Antes de empezar, confieso que no soy un seguidor incondicional de Downton Abbey. He visto algo, sí: dos o tres temporadas y las películas. Pero el estilo de culebrón se me hace cansino, aun reconociendo que se trata de una de las mejores series producidas para la pequeña pantalla, escrita siempre con ingenio y con un reparto realmente espectacular. Dicho esto, puedo afirmar que, con este capítulo final, se firma mucho más que un broche de oro para la saga iniciada en 2010, después de seis temporadas, un especial de Navidad y dos películas.
Es tiempo de cambios en la Inglaterra de 1930. También para los Crawley. Robert es consciente de que ha llegado el momento de pasar el relevo a su hija mayor, pero un anuncio de última hora tambalea la decisión: Lady Mary se ha divorciado. Para más inri, el dinero con el que contaba Lord Grantham para afrontar unos gastos imprescindibles de la casa se ha esfumado, a causa de la crisis del 29 que golpeó de lleno a la fortuna familiar.

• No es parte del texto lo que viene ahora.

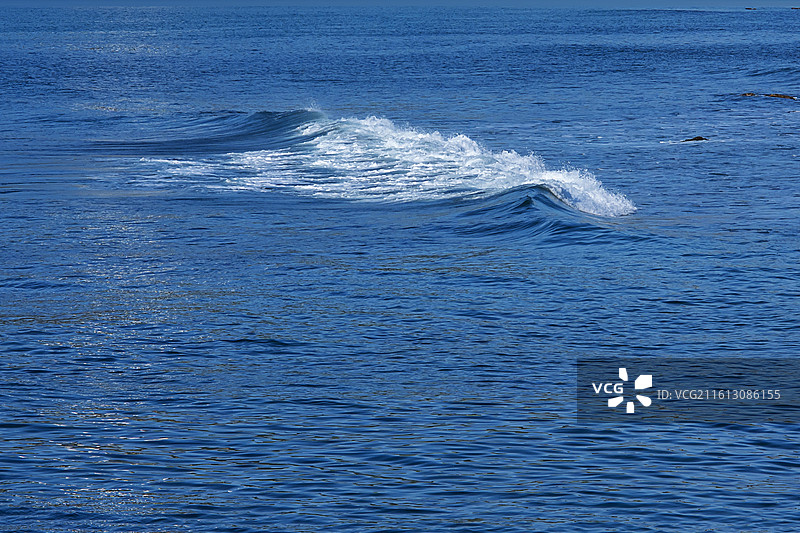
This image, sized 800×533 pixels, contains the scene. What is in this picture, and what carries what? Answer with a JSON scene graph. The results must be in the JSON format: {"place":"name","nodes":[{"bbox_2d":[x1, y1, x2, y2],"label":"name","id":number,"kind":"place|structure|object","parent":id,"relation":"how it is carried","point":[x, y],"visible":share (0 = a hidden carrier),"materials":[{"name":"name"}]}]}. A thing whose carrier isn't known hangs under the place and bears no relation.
{"place":"outdoors","nodes":[
{"label":"outdoors","id":0,"kind":"place"},
{"bbox_2d":[0,0,798,6],"label":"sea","id":1,"kind":"structure","parent":0,"point":[147,2],"materials":[{"name":"blue"}]},
{"bbox_2d":[0,3,799,530],"label":"sea","id":2,"kind":"structure","parent":0,"point":[700,154],"materials":[{"name":"blue liquid"}]},
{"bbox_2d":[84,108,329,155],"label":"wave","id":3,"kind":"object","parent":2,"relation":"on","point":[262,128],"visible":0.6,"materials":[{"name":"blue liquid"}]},
{"bbox_2d":[119,108,634,220],"label":"wave","id":4,"kind":"object","parent":2,"relation":"on","point":[259,114],"visible":0.83,"materials":[{"name":"white liquid"}]},
{"bbox_2d":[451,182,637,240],"label":"wave","id":5,"kind":"object","parent":2,"relation":"on","point":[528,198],"visible":0.6,"materials":[{"name":"blue liquid"}]},
{"bbox_2d":[679,135,707,142],"label":"rock","id":6,"kind":"object","parent":2,"relation":"in","point":[699,137],"visible":0.85,"materials":[{"name":"brown stone"}]},
{"bbox_2d":[739,92,757,96],"label":"rock","id":7,"kind":"object","parent":2,"relation":"in","point":[749,94],"visible":0.69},
{"bbox_2d":[744,7,755,9],"label":"rock","id":8,"kind":"object","parent":2,"relation":"in","point":[747,8],"visible":0.92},
{"bbox_2d":[764,93,796,99],"label":"rock","id":9,"kind":"object","parent":2,"relation":"in","point":[783,97],"visible":0.79,"materials":[{"name":"brown"}]},
{"bbox_2d":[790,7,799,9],"label":"rock","id":10,"kind":"object","parent":2,"relation":"in","point":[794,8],"visible":0.97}
]}

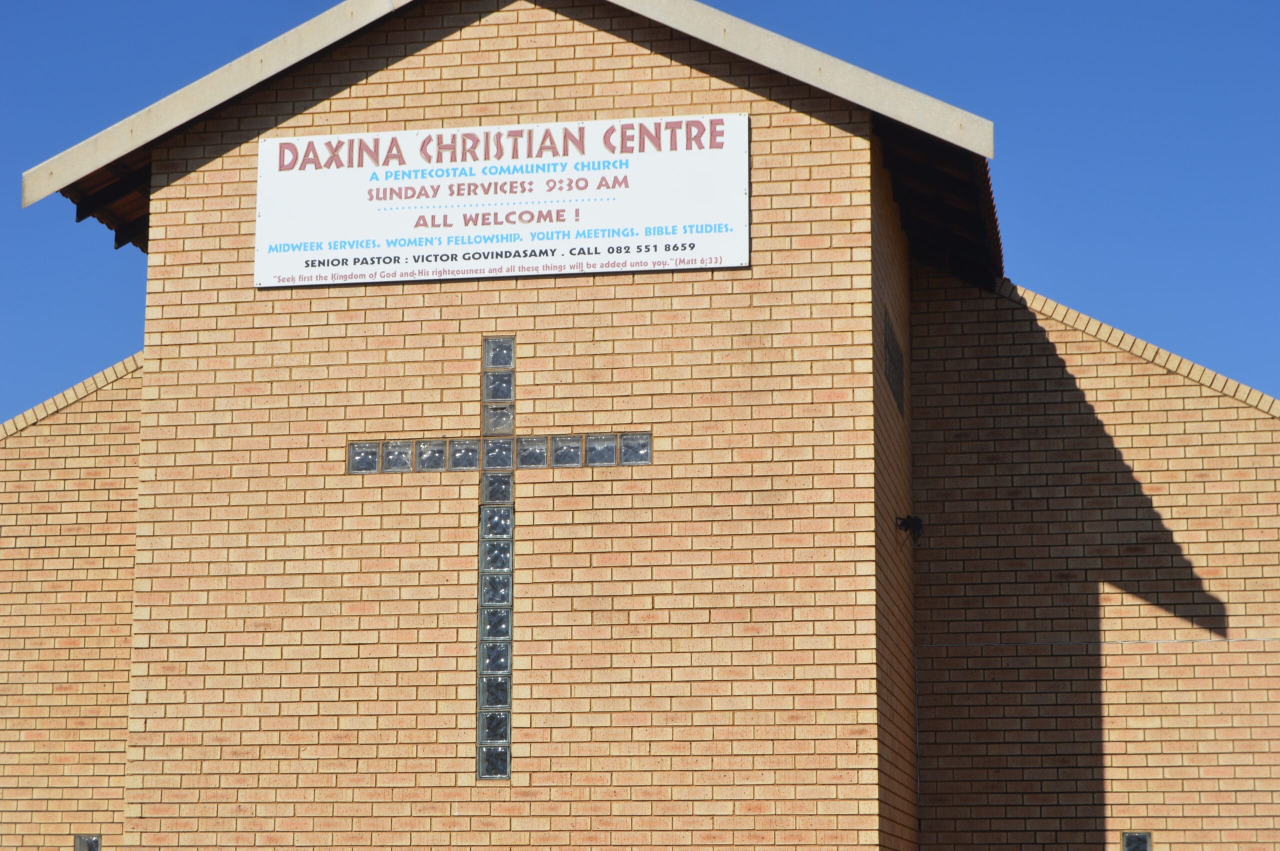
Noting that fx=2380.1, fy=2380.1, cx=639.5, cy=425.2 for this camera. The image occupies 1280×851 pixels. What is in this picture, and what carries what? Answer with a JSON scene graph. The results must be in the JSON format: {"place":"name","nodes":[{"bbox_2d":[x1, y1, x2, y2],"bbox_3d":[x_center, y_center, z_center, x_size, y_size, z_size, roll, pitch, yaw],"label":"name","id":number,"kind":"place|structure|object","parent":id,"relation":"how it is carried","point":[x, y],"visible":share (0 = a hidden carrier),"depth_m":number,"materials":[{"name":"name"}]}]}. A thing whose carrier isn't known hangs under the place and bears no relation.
{"place":"outdoors","nodes":[
{"label":"outdoors","id":0,"kind":"place"},
{"bbox_2d":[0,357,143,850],"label":"brick wall","id":1,"kind":"structure","parent":0,"point":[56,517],"depth_m":15.19,"materials":[{"name":"brick"}]},
{"bbox_2d":[0,0,1279,850],"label":"church building","id":2,"kind":"structure","parent":0,"point":[407,100],"depth_m":14.12,"materials":[{"name":"beige brick"}]},
{"bbox_2d":[0,352,143,439],"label":"brick coping","id":3,"kind":"object","parent":2,"relation":"on","point":[103,375],"visible":0.17,"depth_m":15.70,"materials":[{"name":"beige brick"}]},
{"bbox_2d":[73,833,102,850],"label":"glass block","id":4,"kind":"structure","parent":2,"relation":"in","point":[86,842],"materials":[{"name":"glass"}]},
{"bbox_2d":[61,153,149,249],"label":"roof eave","id":5,"kind":"object","parent":2,"relation":"attached to","point":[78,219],"visible":0.1,"depth_m":15.15,"materials":[{"name":"brown wood"}]},
{"bbox_2d":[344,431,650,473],"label":"glass block window","id":6,"kind":"structure","parent":2,"relation":"in","point":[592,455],"depth_m":12.49,"materials":[{"name":"glass"}]},
{"bbox_2d":[350,337,647,781],"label":"cross","id":7,"kind":"object","parent":2,"relation":"in","point":[512,356],"visible":0.92,"depth_m":12.64,"materials":[{"name":"glass"}]},
{"bbox_2d":[255,113,751,288],"bbox_3d":[-0.773,-1.216,13.098,3.034,0.893,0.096,-2,-11,10],"label":"sign","id":8,"kind":"object","parent":2,"relation":"attached to","point":[715,152],"visible":0.98,"depth_m":13.05,"materials":[{"name":"white"}]},
{"bbox_2d":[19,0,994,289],"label":"roof","id":9,"kind":"structure","parent":2,"relation":"on","point":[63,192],"depth_m":14.51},
{"bbox_2d":[882,307,904,415],"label":"vent","id":10,"kind":"structure","parent":2,"relation":"in","point":[895,346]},
{"bbox_2d":[894,513,924,544],"bbox_3d":[1.577,0.612,13.900,0.192,0.201,0.186,-2,-11,10],"label":"wall lamp","id":11,"kind":"object","parent":2,"relation":"attached to","point":[915,522],"visible":0.94,"depth_m":13.87,"materials":[{"name":"black metal"}]},
{"bbox_2d":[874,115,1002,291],"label":"roof eave","id":12,"kind":"object","parent":2,"relation":"attached to","point":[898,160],"visible":0.16,"depth_m":15.14,"materials":[{"name":"brown"}]},
{"bbox_2d":[1120,831,1152,850],"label":"glass block","id":13,"kind":"structure","parent":2,"relation":"in","point":[1143,837],"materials":[{"name":"glass"}]},
{"bbox_2d":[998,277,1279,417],"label":"brick coping","id":14,"kind":"object","parent":2,"relation":"on","point":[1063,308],"visible":0.31,"depth_m":15.59,"materials":[{"name":"beige brick"}]},
{"bbox_2d":[0,0,1279,419],"label":"sky","id":15,"kind":"structure","parent":0,"point":[164,6],"materials":[{"name":"blue"}]}
]}

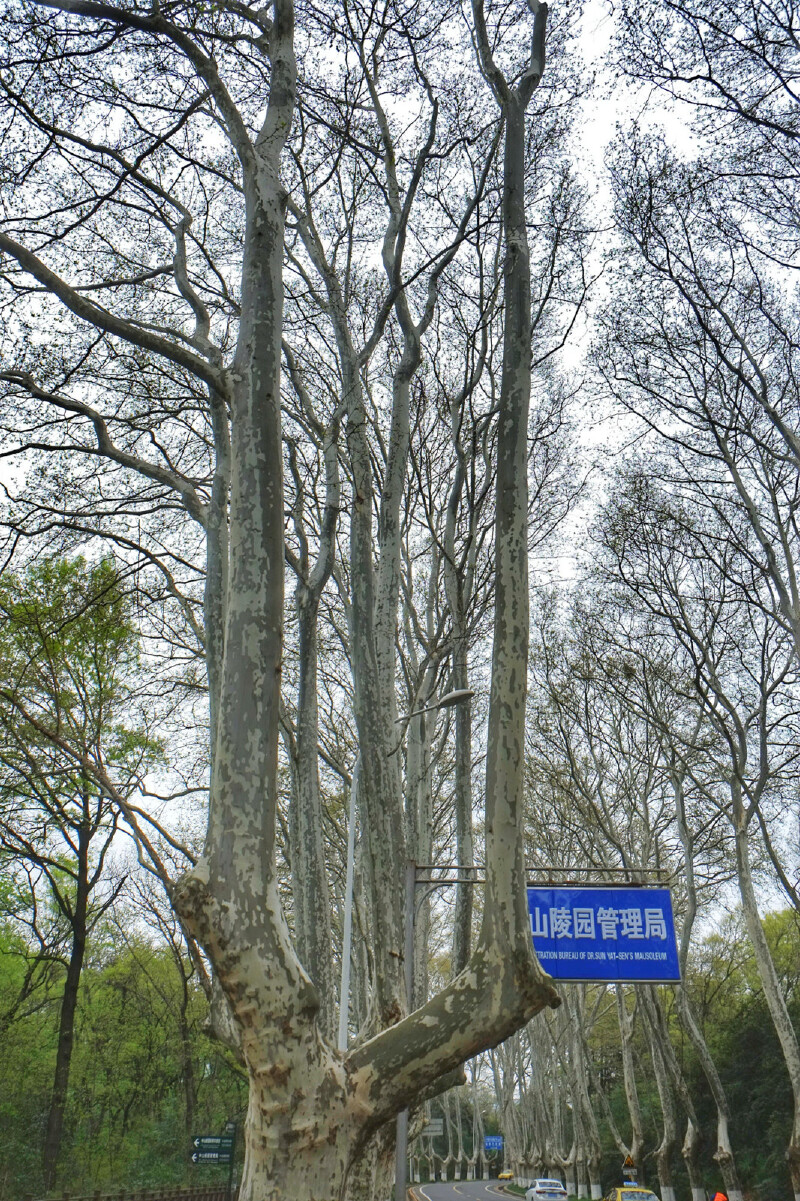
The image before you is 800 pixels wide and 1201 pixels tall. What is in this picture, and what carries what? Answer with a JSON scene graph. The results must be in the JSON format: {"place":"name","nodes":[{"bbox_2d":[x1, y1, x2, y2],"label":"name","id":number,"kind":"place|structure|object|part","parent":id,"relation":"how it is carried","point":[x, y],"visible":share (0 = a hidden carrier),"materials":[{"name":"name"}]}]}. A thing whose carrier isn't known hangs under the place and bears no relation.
{"place":"outdoors","nodes":[
{"label":"outdoors","id":0,"kind":"place"},
{"bbox_2d":[0,0,799,943],"label":"sky","id":1,"kind":"structure","parent":0,"point":[598,433],"materials":[{"name":"white"}]},
{"bbox_2d":[408,1178,522,1200],"label":"road","id":2,"kind":"structure","parent":0,"point":[467,1188],"materials":[{"name":"grey asphalt"}]},
{"bbox_2d":[497,1170,513,1181],"label":"yellow taxi","id":3,"kind":"object","parent":2,"relation":"on","point":[502,1176],"visible":0.86,"materials":[{"name":"yellow metal"}]},
{"label":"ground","id":4,"kind":"structure","parent":0},
{"bbox_2d":[0,546,164,1196],"label":"tree","id":5,"kind":"object","parent":4,"relation":"on","point":[80,891],"visible":0.99,"materials":[{"name":"green plant"}]},
{"bbox_2d":[0,919,244,1198],"label":"green trees","id":6,"kind":"object","parent":4,"relation":"on","point":[127,1000],"visible":0.67,"materials":[{"name":"green plant"}]},
{"bbox_2d":[26,1183,235,1200],"label":"fence","id":7,"kind":"object","parent":4,"relation":"on","point":[122,1197],"visible":0.82,"materials":[{"name":"brown wood"}]},
{"bbox_2d":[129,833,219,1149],"label":"tree","id":8,"kind":"object","parent":4,"relation":"on","point":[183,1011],"visible":0.72,"materials":[{"name":"plant"}]},
{"bbox_2d":[224,1120,238,1200],"label":"sign post","id":9,"kind":"object","parent":4,"relation":"on","point":[234,1124],"visible":0.83,"materials":[{"name":"metal"}]},
{"bbox_2d":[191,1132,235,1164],"label":"direction sign","id":10,"kind":"object","parent":9,"relation":"attached to","point":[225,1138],"visible":0.92,"materials":[{"name":"green metal"}]},
{"bbox_2d":[2,0,571,1200],"label":"large tree","id":11,"kind":"object","parent":4,"relation":"on","point":[528,953],"visible":0.99,"materials":[{"name":"plant"}]},
{"label":"trunk","id":12,"kind":"part","parent":11,"relation":"part of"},
{"bbox_2d":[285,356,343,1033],"label":"tree","id":13,"kind":"object","parent":4,"relation":"on","point":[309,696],"visible":0.62,"materials":[{"name":"plant"}]},
{"bbox_2d":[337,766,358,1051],"label":"lamp pole","id":14,"kind":"object","parent":4,"relation":"on","point":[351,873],"visible":0.59,"materials":[{"name":"white metal"}]},
{"bbox_2d":[285,34,505,1186],"label":"tree","id":15,"kind":"object","parent":4,"relation":"on","point":[379,901],"visible":0.75,"materials":[{"name":"plant"}]},
{"bbox_2d":[336,693,471,1200],"label":"street lamp","id":16,"kind":"object","parent":4,"relation":"on","point":[467,694],"visible":0.6,"materials":[{"name":"grey metal"}]},
{"bbox_2d":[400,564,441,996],"label":"tree","id":17,"kind":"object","parent":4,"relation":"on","point":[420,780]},
{"bbox_2d":[421,1118,443,1137],"label":"small sign","id":18,"kind":"object","parent":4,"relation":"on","point":[434,1129],"visible":0.73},
{"bbox_2d":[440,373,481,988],"label":"tree","id":19,"kind":"object","parent":4,"relation":"on","point":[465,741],"visible":0.59,"materials":[{"name":"plant"}]},
{"bbox_2d":[483,1135,502,1152],"label":"blue road sign","id":20,"kind":"object","parent":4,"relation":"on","point":[493,1145],"visible":0.88,"materials":[{"name":"blue metal"}]},
{"bbox_2d":[399,860,666,1200],"label":"sign pole","id":21,"kind":"object","parent":4,"relation":"on","point":[413,882],"visible":0.64,"materials":[{"name":"grey metal"}]},
{"bbox_2d":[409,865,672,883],"label":"sign bracket","id":22,"kind":"object","parent":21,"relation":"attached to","point":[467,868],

El dúo que ya llevó a buen puerto Downton Abbey: Una nueva era repite como director y guionista: Simon Curtis y Julian Fellowes, respectivamente. Curtis dota a la historia de la grandilocuencia visual propia de la saga, mientras Fellowes, alma creadora de Downton Abbey, mantiene el ritmo y el tono que han definido toda la serie y, una vez más, imprime carácter a sus personajes gracias a unos excelentes diálogos que hacen disfrutar cada minuto de la película.
En esta ocasión, además, el guionista combina con maestría y elegancia la nostalgia propia de quien cierra una historia que se ha hecho muy grande, con la inevitable llegada de los nuevos tiempos. Tradición y modernidad se entrelazan mostrando relaciones antes impensables –con una presencia algo anacrónica de la homosexualidad–, dando mayor protagonismo a la mujer y, en definitiva, aceptando el paso del tiempo.

A todo ello contribuye, como siempre, la magnífica banda sonora de John Lunn, que –con algunos matices nuevos– mantiene esa sutil fusión entre la añoranza de la tradición y el pulso de la modernidad.
Se echa de menos el ingenio cortante del personaje de Maggie Smith, cuya ausencia se convierte en un homenaje constante a la actriz, fallecida hace apenas un año. Destaca también el trabajo de Michelle Dockery como Lady Mary, aunque –como ya pudimos ver en Amenaza en el aire– resulta algo encasillada. Y en un reparto tan coral, conviene subrayar el buen hacer de Hugh Bonneville y Elizabeth McGovern, cuyo matrimonio Crawley encarna –a pesar de sus diferencias– un hermoso canto a la fidelidad.
Sin necesidad de ser un devoto de la serie, Downton Abbey: el gran final se disfruta como un elegante adiós, donde la emoción, la ironía y la belleza formal se dan la mano por última vez.